— На дерево? — переспросил Пучков.
— Он сказал — в дерево, — ответил им Капитан.
— Этот лес, — сказал Жданов, — появился на свет не так, как другие леса. Его посадили свиньи. Те самые, которыми Иисус пленил бесов и сбросил их с кручи в море. На самом деле свиньи не утонули. Буря их выбросила на берег, и они, гонимые страхом, долго бежали по миру и, пробегая Валахией, выбросили из себя те желуди, которыми кормились в земле Гадаринской. И там, где упали желуди, выросли эти деревья. Те из них, что стоят бескорые, — самые высокие среди всех — они-то и есть свидетели времен Иисусовой славы. Внутри они пустые как выпитая бутылка, и причина этого — штопорный червь, который подкапывается из-под корней и выедает ствол до самой вершины. Помните, фокус Кишкана? Дерево еще не успело сбросить кору, червь его только что пробуравил и… Скорее, доскажу после. — Он схватил за руку Зискинда, тот Пучкова, Пучков послушного Капитана, и вот они очутились в высоченной дубовой башне, в темноте, и у всех, кроме, может быть, Жданова, жизни оставалось час, полчаса, минута или и того меньше.
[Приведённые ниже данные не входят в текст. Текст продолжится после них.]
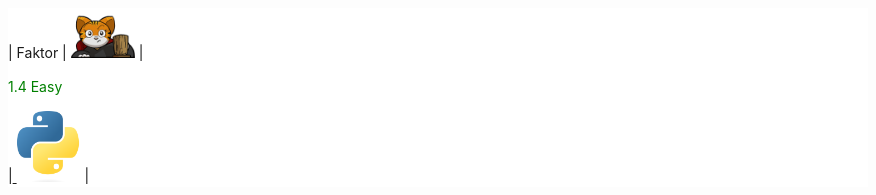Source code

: | Faktor | <a href='https://open.kattis.com/problems/faktor'> <img heigth='64' width='64' src='assets/kattis.png' alt='logo kattis'></a> | <p style='color:green'>1.4 Easy</p> |<a href='https://github.com/VecoMr/competitive_programming/tree/main/Kattis/faktor/11441573'> <img heigth='64' width='64' src='assets/Python_3.png' alt='logo Python 3'></a> |
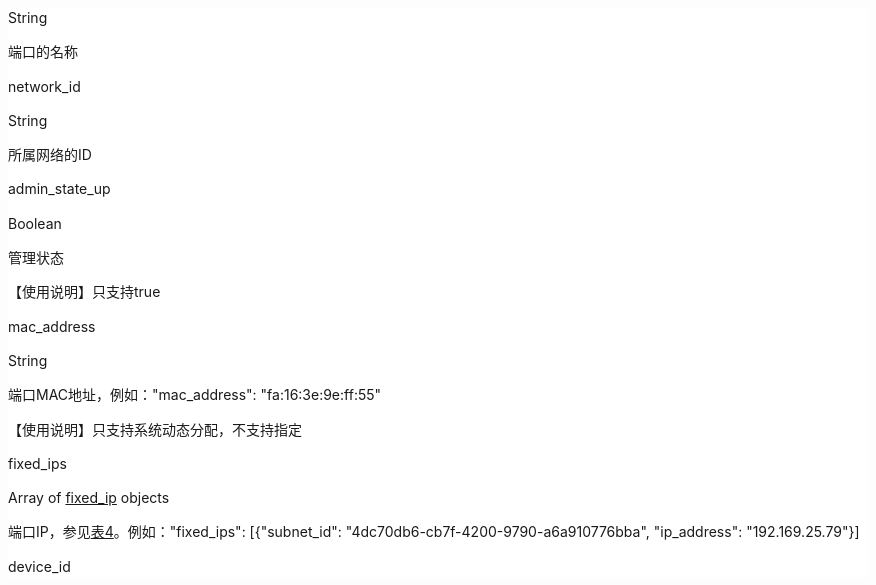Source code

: <td class="cellrowborder" valign="top" width="28.76%" headers="mcps1.2.4.1.2 "><p id="p65773124145658"><a name="p65773124145658"></a><a name="p65773124145658"></a>String</p>
</td>
<td class="cellrowborder" valign="top" width="42.74%" headers="mcps1.2.4.1.3 "><p id="p10771861145658"><a name="p10771861145658"></a><a name="p10771861145658"></a>端口的名称</p>
</td>
</tr>
<tr id="row36437767145624"><td class="cellrowborder" valign="top" width="28.499999999999996%" headers="mcps1.2.4.1.1 "><p id="p949776145658"><a name="p949776145658"></a><a name="p949776145658"></a>network_id</p>
</td>
<td class="cellrowborder" valign="top" width="28.76%" headers="mcps1.2.4.1.2 "><p id="p9822997145658"><a name="p9822997145658"></a><a name="p9822997145658"></a>String</p>
</td>
<td class="cellrowborder" valign="top" width="42.74%" headers="mcps1.2.4.1.3 "><p id="p36061910145658"><a name="p36061910145658"></a><a name="p36061910145658"></a>所属网络的ID</p>
</td>
</tr>
<tr id="row41410455145624"><td class="cellrowborder" valign="top" width="28.499999999999996%" headers="mcps1.2.4.1.1 "><p id="p49567182145658"><a name="p49567182145658"></a><a name="p49567182145658"></a>admin_state_up</p>
</td>
<td class="cellrowborder" valign="top" width="28.76%" headers="mcps1.2.4.1.2 "><p id="p55518807145658"><a name="p55518807145658"></a><a name="p55518807145658"></a>Boolean</p>
</td>
<td class="cellrowborder" valign="top" width="42.74%" headers="mcps1.2.4.1.3 "><p id="p26909682145658"><a name="p26909682145658"></a><a name="p26909682145658"></a>管理状态</p>
<p id="p40860550145658"><a name="p40860550145658"></a><a name="p40860550145658"></a>【使用说明】只支持true</p>
</td>
</tr>
<tr id="row11261085145624"><td class="cellrowborder" valign="top" width="28.499999999999996%" headers="mcps1.2.4.1.1 "><p id="p58114882145658"><a name="p58114882145658"></a><a name="p58114882145658"></a>mac_address</p>
</td>
<td class="cellrowborder" valign="top" width="28.76%" headers="mcps1.2.4.1.2 "><p id="p9685031145658"><a name="p9685031145658"></a><a name="p9685031145658"></a>String</p>
</td>
<td class="cellrowborder" valign="top" width="42.74%" headers="mcps1.2.4.1.3 "><p id="p8831008145658"><a name="p8831008145658"></a><a name="p8831008145658"></a>端口MAC地址，例如："mac_address": "fa:16:3e:9e:ff:55"</p>
<p id="p12370211145658"><a name="p12370211145658"></a><a name="p12370211145658"></a>【使用说明】只支持系统动态分配，不支持指定</p>
</td>
</tr>
<tr id="row59425565145624"><td class="cellrowborder" valign="top" width="28.499999999999996%" headers="mcps1.2.4.1.1 "><p id="p25296431145658"><a name="p25296431145658"></a><a name="p25296431145658"></a>fixed_ips</p>
</td>
<td class="cellrowborder" valign="top" width="28.76%" headers="mcps1.2.4.1.2 "><p id="p1059419436401"><a name="p1059419436401"></a><a name="p1059419436401"></a>Array of <a href="#table4290920914597">fixed_ip</a> objects</p>
</td>
<td class="cellrowborder" valign="top" width="42.74%" headers="mcps1.2.4.1.3 "><p id="p48560910145658"><a name="p48560910145658"></a><a name="p48560910145658"></a>端口IP，参见<a href="#table4290920914597">表4</a>。例如："fixed_ips": [{"subnet_id": "4dc70db6-cb7f-4200-9790-a6a910776bba", "ip_address": "192.169.25.79"}]</p>
</td>
</tr>
<tr id="row52336547145624"><td class="cellrowborder" valign="top" width="28.499999999999996%" headers="mcps1.2.4.1.1 "><p id="p42357933145658"><a name="p42357933145658"></a><a name="p42357933145658"></a>device_id</p>
</td>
— Очень похоже на ловушку, — сказал Зискинд, ощупывая глазами темноту.
— Спросонья он вряд ли сообразит, что мы спрятались в дубе.
— А следы? — веско спросил Пучков.
— Ерунда. После болотной воды, после наших с ним давешних танцев… Не верю.
— Ох. — Пучков ударился в темноте головой о что-то тяжелое и большое. — Ох, — повторил он через пару секунд, потому что ударился о что-то тяжелое и большое опять. Когда его зренье понемногу стало привыкать к темноте, он увидел подвешенную на цепь бадью или, скорее, необычайно больших размеров шайку, наподобие банной. Приглядевшись внимательно, Пучков обнаружил, что цепь наворачивается на блок и два конца ее, один параллельно другому, уходят вверх, к маленькому пятнышку света, едва видному, словно первая звездочка в умирающем свете зари.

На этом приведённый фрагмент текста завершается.